Instead they’re saying that he’s my best villain yet. They don’t know I put some of my own worst qualities into Jack: the overwhelming need to be right about God, for example. I spent a lot of years believing (as Jack does) that if I just lived a “right” Christian life, God would bless me. Always. If I had trouble, God would point the way out of it. My faith would help me shine through the character-building trials. I would always come out on top.

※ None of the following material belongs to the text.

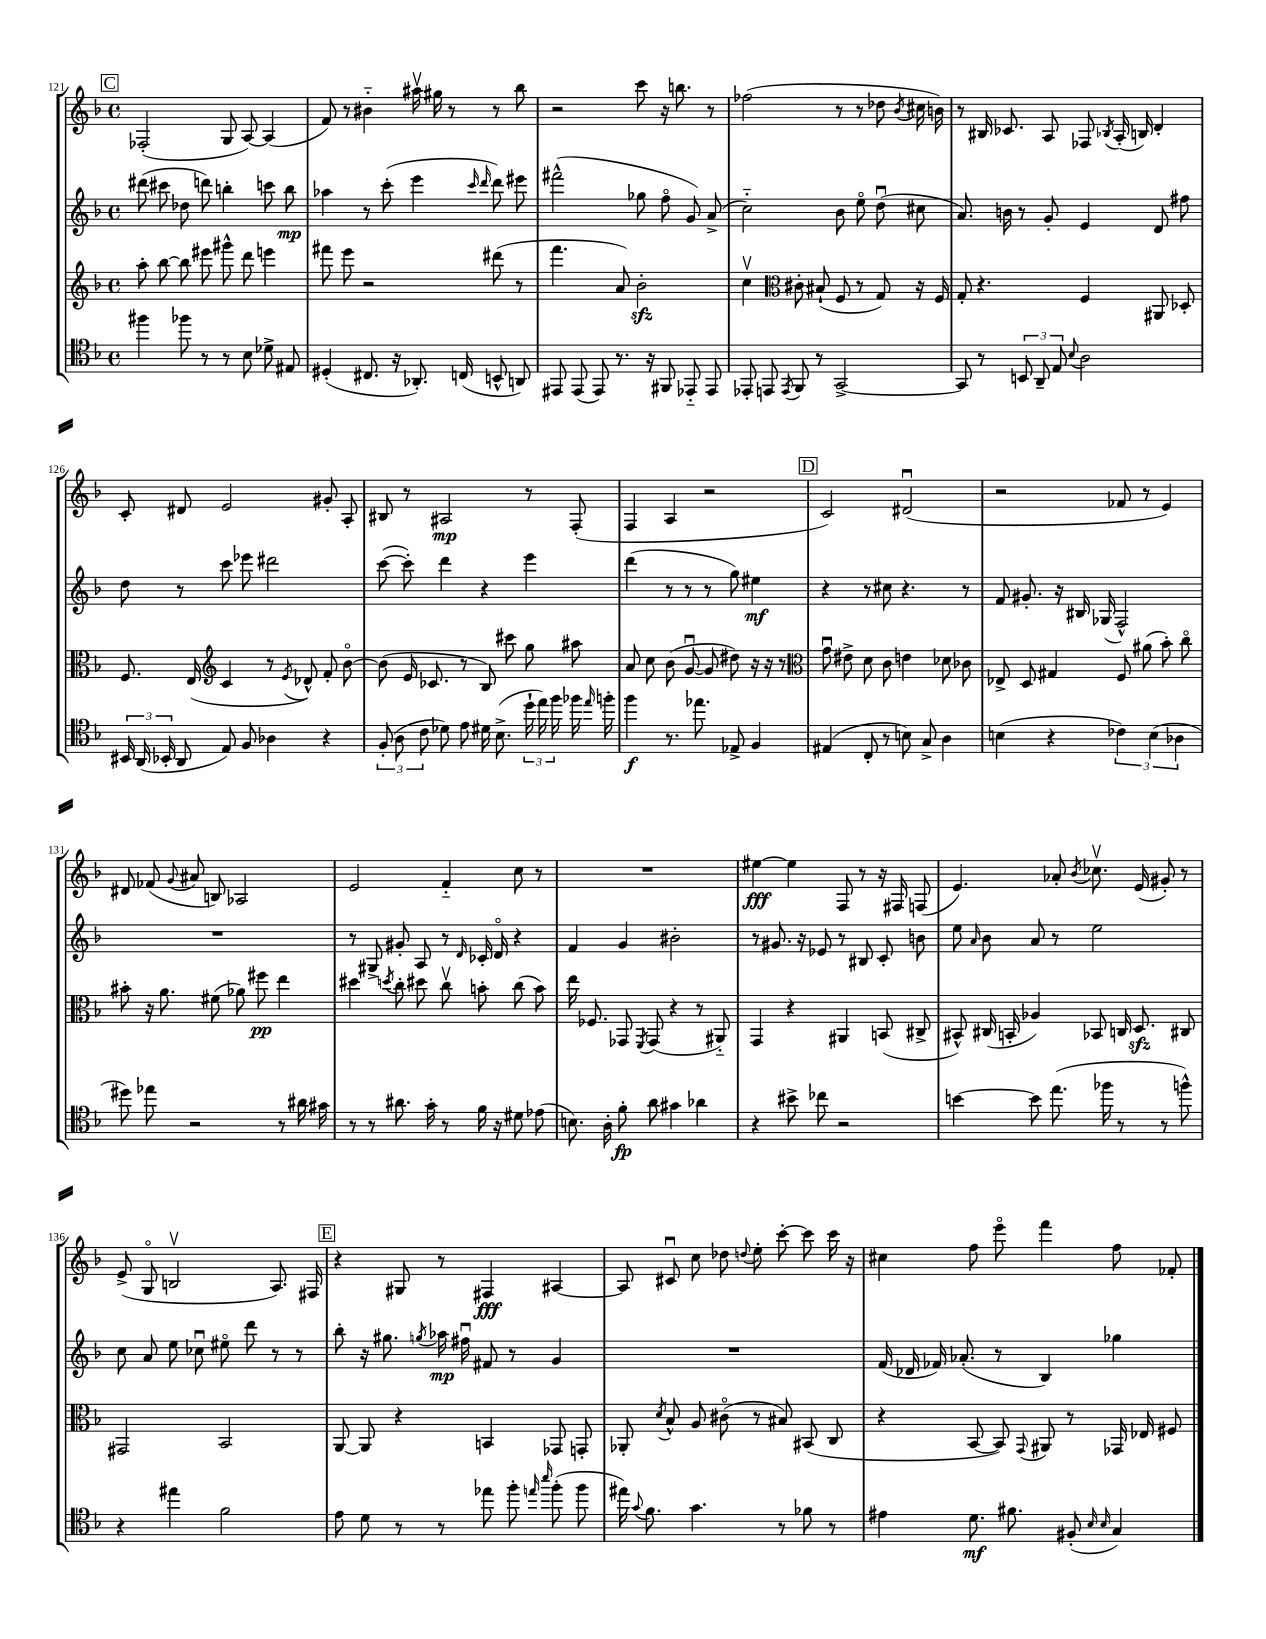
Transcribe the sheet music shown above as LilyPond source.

photo credit: Maciek Pelc |
Here’s the problem with this way of thinking:
(1) It locks God away in a box.
(2) It emphasizes me instead of Him.
(3) It lacks humble awareness of my own humanity
Again and again, I am confronted with my capacity to be very, very wrong. Sometimes trouble gets the best of me. Though I cling to faith and ask God for wisdom, the best choices are not always clear. The longer I persist in my faith journey, the fewer answers I seem to have about the way God works in the world, and the more mistakes I seem to make.
And the more I have to trust Him.
At such moments a person who doesn’t want to abandon faith can make a choice: She can turn away from her own understanding and learn to get comfortable with the mysteries of God (as we are advised to do in Proverbs 3), or she can go off the deep end, as Jack did, insisting that human understanding is the pinnacle of godly living.
It sounds silly to state it that way, doesn’t it? I don’t want to be Jack. But in order not to be Jack, I have to be comfortable walking with God and admitting I don’t understand everything about Him. It’s a limitation of this life:
“For now we see only a reflection as in a mirror,” Paul said. “Then we shall see face to face. Now I know in part; then I shall know fully, even as I am fully known” (1 Cor. 13:12).
Does it make you uncomfortable to admit what you don’t know about God? Why or why not?
8 comments:
I think the older I get and the longer I walk with God, the more I appreciate that I can't understand everything about Him. I don't want to serve a small God, certainly not one that my measly brain can attain to understand. I want to rest in something bigger, wiser, more powerful than myself, and to do that, I have to make peace with the fact that I can't know Him completely until I see Him face to face.
Jack in The Baker's Wife (I'm halfway through) reminds me a lot of Javert in Les Miserable and I've always been fascinated by Javert's reasoning behind his actions. Because of that, I've loved getting into Jack's head a bit and exploring how he thinks about life and the world.
Not any more. I'm distrustful of anyone who claims to know God's will, to know what he will and won't do, based on this, that or the other (usually Scripture quoted out of context.
There is no way a mortal mind can totally understand that which exists in the realm of the supernatural, which is where God resides.
Amen, Anne. I hadn't thought about the comparison to Javert. I like that, because in a corner of my heart I've always had sympathy for Javert, the kind of sympathy rooted in sadness. And I agree with you, Cheryl, though I also believe God wants to make Himself known to us. Humility in approaching Him seems to be key.
What a beautiful post.
Thanks, Olivia.
I love this, Erin!
It does make me uncomfortable to admit what I don't know about God, but I'm learning that those mysteries define our faith. I could definitely classify as a control freak, so realizing that I have no control and that God is not obligated to clearly spell out all the answers for me--well, it can make me a little nuts. I can see clearly how he's teaching me that my strength is not my own and no matter how hard I push, I just can't do everything myself.
OK. Now I know I will do everything I can to get my hands on a copy of this book asap.
I tried to stop at my local bookstore tonight, but was interrupted by a phone call which kept me from getting there before they closed.
Your post echoes my current feelings, discoveries and questions. I am definitely also uncomfortable with those who so boldly claim to know what God says or how He directs their every move or thought. BECAUSE it makes me "feel" like there is something wrong with me because I do not know.
If it's ok, I may reference your blog in my post tonight.
Thanks, Erin.
Jennifer, I too am a recovering control freak. I'm 41 and for at least 20 years--possibly longer, though I didn't recognize it--God has been gently exposing the truth that I control far less than I thought I did. At first I resisted, but more and more, I find freedom and comfort in handing over the reins to Him. Nellie, feel free to reference my post. I hope it encourages others too!